Reasoning with such recursive data-types/values is not a strong suit for SMT solvers. Most problems will require induction and SMT-solvers don't do induction out-of-the box.
Having said that, you can code what you want using the new declare-fun-rec
construct:
(define-fun-rec copyHeadAux ((x (Seq Int)) (l (Seq Int))) (Seq Int)
(ite (= 0 (seq.len l))
(as seq.empty (Seq Int))
(seq.++ x (copyHeadAux x (seq.extract l 1 (seq.len l))))))
(define-fun copyHead ((l (Seq Int))) (Seq Int)
(ite (= 0 (seq.len l))
(as seq.empty (Seq Int))
(copyHeadAux (seq.at l 0) l)))
(define-fun test () (Seq Int) (seq.++ (seq.unit 7) (seq.unit 5) (seq.unit 6)))
(declare-const out (Seq Int))
(assert (= out (copyHead test)))
(check-sat)
(get-model)
When I run this, I get:
sat
(
(define-fun out () (Seq Int)
(seq.++ (seq.unit 7) (seq.unit 7) (seq.unit 7)))

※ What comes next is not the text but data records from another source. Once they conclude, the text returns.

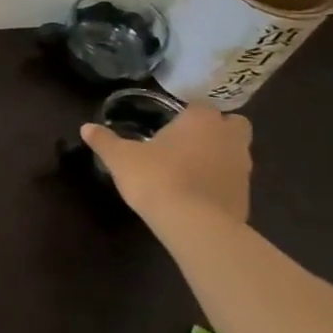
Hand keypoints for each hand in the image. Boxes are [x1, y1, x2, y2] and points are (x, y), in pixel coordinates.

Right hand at [81, 102, 252, 230]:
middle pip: (233, 125)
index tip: (170, 122)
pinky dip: (219, 182)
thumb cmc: (158, 178)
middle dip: (217, 129)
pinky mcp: (246, 198)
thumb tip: (86, 127)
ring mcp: (243, 170)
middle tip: (188, 139)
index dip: (188, 112)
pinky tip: (196, 193)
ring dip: (219, 156)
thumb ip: (105, 141)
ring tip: (189, 167)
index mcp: (202, 121)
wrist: (195, 227)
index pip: (202, 105)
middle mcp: (229, 139)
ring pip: (236, 153)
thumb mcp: (121, 158)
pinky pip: (233, 181)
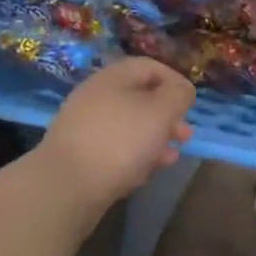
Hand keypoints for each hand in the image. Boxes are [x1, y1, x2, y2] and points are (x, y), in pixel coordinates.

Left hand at [37, 58, 195, 216]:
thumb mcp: (160, 111)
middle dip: (166, 115)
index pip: (152, 67)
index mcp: (115, 76)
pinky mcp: (78, 155)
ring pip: (128, 125)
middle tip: (185, 135)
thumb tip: (182, 90)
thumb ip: (177, 95)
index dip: (176, 82)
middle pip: (140, 97)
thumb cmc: (120, 140)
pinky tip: (145, 173)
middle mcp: (97, 94)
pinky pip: (113, 148)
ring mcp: (84, 125)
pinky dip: (134, 155)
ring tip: (171, 156)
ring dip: (153, 138)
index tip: (191, 105)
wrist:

(define-fun test () (Seq Int)
(seq.++ (seq.unit 7) (seq.unit 5) (seq.unit 6)))
(define-fun copyHead ((x!0 (Seq Int))) (Seq Int)
(ite (= 0 (seq.len x!0))
(as seq.empty (Seq Int))
(copyHeadAux (seq.at x!0 0) x!0)))
)
which is the correct answer you're looking for. But unless your constraints only involve "constant-folding" cases (i.e., where copyHead
is always applied to a constant known value), you're likely to get unknown
as the answer, or have the solver go into an infinite e-matching loop.
It's best to use a proper theorem prover (Isabelle, HOL, Lean, ACL2 etc.) for reasoning with these sorts of recursive definitions. Of course, SMT solvers get better over time and maybe one day they'll be able to handle more problems like this out-of-the-box, but I wouldn't hold my breath.